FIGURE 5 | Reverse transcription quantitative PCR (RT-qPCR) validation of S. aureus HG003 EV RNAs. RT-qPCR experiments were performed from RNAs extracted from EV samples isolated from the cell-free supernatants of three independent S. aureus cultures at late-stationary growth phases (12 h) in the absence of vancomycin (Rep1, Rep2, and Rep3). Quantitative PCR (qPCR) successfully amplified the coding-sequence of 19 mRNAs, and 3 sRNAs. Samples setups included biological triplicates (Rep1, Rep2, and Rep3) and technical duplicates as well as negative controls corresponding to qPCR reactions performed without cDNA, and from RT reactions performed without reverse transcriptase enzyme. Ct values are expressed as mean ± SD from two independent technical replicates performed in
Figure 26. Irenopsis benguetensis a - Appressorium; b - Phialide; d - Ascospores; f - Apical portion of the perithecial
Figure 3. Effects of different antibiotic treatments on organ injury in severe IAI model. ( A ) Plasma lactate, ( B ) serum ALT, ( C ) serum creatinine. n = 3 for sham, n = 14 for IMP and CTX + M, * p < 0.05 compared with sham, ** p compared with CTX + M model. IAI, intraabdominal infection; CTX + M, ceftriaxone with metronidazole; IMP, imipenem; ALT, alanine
# # #
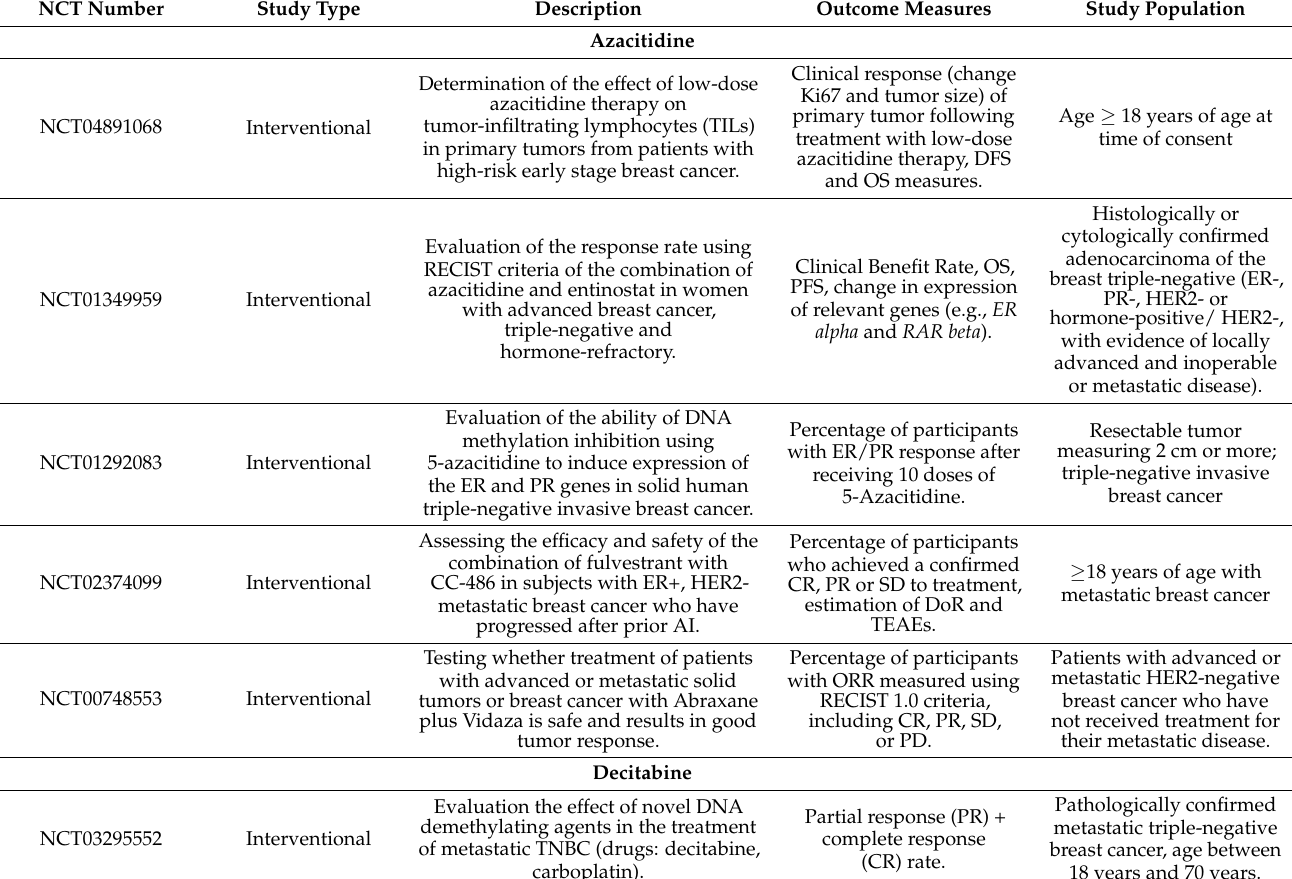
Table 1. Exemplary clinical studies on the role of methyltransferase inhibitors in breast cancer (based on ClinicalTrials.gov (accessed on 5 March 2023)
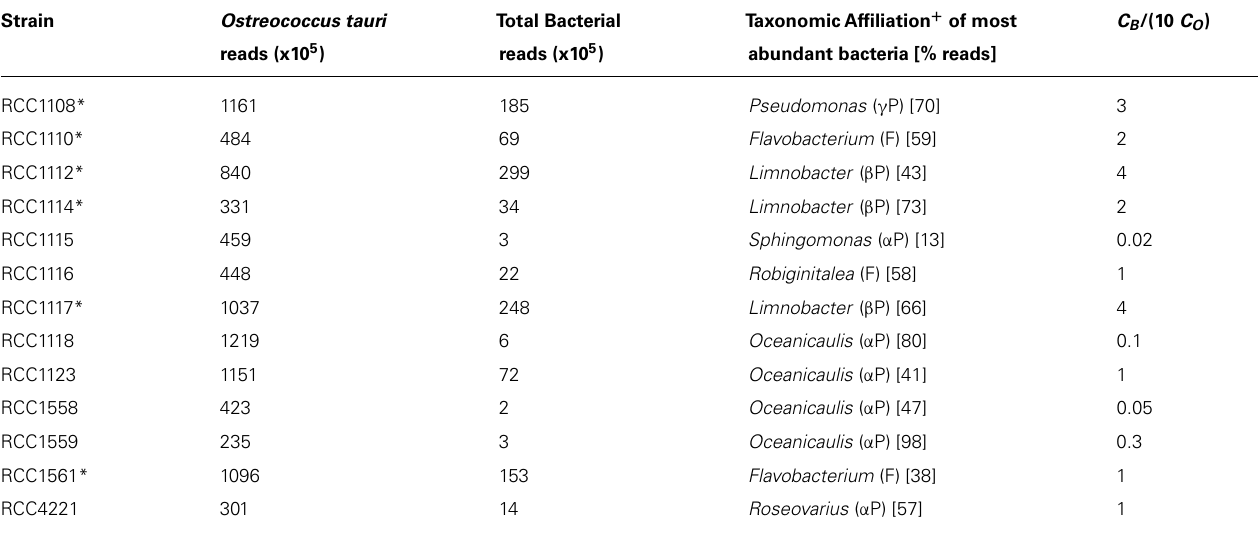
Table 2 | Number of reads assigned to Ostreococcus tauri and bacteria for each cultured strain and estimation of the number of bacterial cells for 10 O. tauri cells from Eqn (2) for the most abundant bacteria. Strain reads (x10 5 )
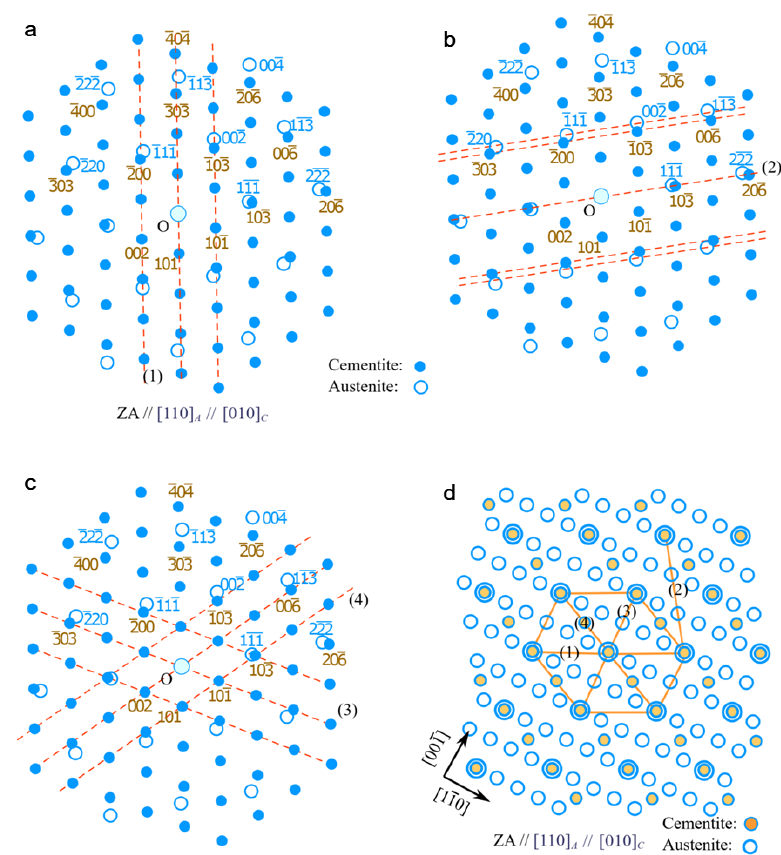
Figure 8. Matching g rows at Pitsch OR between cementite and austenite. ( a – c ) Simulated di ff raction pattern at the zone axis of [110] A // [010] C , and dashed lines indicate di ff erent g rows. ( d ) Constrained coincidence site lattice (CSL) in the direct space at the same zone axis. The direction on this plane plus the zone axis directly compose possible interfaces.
# # #
▶ Task prompt
What lines in the data above contain the word "Table"? Show them all.

▶ Solution to this task
Table 1. Exemplary clinical studies on the role of methyltransferase inhibitors in breast cancer (based on ClinicalTrials.gov (accessed on 5 March 2023)
Table 2 | Number of reads assigned to Ostreococcus tauri and bacteria for each cultured strain and estimation of the number of bacterial cells for 10 O. tauri cells from Eqn (2) for the most abundant bacteria. Strain reads (x10 5 )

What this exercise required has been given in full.